15min:

DAVID J. ROBICHAUD, KANA TAKEMATSU AND MITCHIO OKUMURA, Arthur Amos Noyes Laboratory of Chemical Physics, California Institute of Technology, Pasadena CA 91125; PIN CHEN AND HERBERT PICKETT, Jet Propulsion Laboratory, California Institute of Technology, Pasadena, CA 91109; JOHN F. STANTON, Department of Chemistry, University of Texas, Austin, TX, 78712.

The Jahn-Teller effect in the first two excited states of NO₃ is poorly understood. There is increasing evidence for relatively strong Jahn-Teller and Pseudo-Jahn-Teller couplings in the A²E'' and B² E' states, suggesting that these states cannot be described by conventional Jahn-Teller hamiltonians.

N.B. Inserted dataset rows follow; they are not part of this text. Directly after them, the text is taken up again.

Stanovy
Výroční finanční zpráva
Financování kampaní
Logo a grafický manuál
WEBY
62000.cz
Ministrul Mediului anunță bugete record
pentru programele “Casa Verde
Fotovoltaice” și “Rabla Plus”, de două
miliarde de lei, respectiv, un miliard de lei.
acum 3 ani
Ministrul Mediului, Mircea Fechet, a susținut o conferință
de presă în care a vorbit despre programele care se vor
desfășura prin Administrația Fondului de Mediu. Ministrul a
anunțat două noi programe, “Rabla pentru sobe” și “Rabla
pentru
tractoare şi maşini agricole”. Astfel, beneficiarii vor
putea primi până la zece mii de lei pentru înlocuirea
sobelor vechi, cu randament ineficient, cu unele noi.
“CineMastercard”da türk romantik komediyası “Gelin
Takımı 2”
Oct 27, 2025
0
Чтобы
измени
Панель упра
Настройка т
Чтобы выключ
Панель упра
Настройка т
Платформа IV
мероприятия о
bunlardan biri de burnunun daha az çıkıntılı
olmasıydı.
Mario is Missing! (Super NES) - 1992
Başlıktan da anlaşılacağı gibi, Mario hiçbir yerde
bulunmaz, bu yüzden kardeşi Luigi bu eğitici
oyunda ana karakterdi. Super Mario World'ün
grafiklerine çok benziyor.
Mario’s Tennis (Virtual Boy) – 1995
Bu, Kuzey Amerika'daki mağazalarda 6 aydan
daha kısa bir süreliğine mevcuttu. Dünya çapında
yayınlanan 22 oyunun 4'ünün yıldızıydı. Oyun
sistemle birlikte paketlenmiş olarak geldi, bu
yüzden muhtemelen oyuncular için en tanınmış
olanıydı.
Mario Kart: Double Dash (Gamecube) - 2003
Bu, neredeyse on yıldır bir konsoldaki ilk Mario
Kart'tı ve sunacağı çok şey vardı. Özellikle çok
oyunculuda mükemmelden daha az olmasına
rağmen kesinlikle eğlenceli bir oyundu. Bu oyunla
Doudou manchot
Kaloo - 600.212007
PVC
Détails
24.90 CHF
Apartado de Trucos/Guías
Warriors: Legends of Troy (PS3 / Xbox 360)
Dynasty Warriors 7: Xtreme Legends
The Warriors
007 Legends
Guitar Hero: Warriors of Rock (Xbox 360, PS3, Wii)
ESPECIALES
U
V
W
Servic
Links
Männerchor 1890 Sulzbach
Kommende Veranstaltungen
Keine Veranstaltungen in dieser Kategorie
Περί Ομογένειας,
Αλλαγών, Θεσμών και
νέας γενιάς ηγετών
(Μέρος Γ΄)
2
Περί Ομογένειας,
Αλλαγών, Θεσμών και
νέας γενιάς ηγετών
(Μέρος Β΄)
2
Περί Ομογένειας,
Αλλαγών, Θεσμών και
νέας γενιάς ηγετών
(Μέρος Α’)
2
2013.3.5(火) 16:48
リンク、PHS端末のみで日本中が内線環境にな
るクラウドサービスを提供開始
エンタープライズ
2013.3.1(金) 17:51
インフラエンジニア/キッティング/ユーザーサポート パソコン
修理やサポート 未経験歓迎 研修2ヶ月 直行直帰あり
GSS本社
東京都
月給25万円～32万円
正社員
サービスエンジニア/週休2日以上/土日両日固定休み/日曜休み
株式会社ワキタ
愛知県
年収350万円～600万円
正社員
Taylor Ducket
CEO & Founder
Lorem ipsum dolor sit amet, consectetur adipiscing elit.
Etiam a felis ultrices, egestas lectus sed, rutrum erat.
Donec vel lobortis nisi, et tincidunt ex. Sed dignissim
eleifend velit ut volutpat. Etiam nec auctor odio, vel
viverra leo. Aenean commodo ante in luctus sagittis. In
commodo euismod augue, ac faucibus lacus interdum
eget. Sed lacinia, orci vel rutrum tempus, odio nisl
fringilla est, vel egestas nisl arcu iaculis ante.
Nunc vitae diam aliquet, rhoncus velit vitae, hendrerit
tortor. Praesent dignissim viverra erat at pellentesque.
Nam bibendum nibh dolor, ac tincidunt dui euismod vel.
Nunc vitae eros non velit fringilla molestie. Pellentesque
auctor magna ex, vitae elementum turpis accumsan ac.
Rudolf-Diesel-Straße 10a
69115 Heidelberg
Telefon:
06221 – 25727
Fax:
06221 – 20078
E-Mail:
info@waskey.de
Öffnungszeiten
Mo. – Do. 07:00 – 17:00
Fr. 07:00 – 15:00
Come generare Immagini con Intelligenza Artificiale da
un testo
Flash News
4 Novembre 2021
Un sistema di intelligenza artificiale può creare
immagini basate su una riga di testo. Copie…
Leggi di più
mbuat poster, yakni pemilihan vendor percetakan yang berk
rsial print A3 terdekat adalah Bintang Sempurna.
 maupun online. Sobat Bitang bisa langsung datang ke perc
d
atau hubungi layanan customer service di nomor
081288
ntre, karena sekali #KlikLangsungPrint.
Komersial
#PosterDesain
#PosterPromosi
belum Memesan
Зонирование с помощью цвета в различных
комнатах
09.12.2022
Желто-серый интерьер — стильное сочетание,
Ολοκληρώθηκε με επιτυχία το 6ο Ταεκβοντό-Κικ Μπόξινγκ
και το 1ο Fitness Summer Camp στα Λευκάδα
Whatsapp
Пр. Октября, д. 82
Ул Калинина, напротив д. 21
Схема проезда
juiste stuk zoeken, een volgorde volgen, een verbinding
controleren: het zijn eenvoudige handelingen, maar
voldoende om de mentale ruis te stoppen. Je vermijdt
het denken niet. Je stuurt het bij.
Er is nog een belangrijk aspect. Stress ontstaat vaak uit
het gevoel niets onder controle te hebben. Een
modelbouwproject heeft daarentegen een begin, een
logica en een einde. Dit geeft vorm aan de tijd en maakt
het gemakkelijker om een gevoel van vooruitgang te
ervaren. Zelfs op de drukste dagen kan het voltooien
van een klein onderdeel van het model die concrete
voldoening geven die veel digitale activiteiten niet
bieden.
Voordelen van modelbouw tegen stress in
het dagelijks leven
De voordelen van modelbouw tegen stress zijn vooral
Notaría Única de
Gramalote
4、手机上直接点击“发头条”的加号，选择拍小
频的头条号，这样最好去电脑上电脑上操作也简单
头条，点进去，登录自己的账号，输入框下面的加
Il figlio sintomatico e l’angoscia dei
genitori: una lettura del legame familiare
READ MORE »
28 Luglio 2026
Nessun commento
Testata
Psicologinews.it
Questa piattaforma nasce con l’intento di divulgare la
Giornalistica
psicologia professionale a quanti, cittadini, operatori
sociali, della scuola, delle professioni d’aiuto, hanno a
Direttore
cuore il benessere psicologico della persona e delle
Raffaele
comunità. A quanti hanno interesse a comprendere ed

Our previous moderate resolution spectra of the forbidden A²E'' X² A₂' transition revealed further evidence of strong Jahn-Teller interactions, but could not establish if the upper state exhibited static Jahn-Teller distortion. The origin band is strictly forbidden by Herzberg-Teller selection rules, and the 0⁰ level can only be accessed via the weak 4₁⁰ hot band. Contour analysis of the partially resolved rotational structure could not definitively establish whether the zero-point averaged geometry has D_3h or C_2v symmetry. We report the first rotationally resolved spectrum of the 4₁⁰ vibronic band of NO₃ recorded by diode laser spectroscopy, using off-axis Integrated Cavity Output Spectroscopy (ICOS).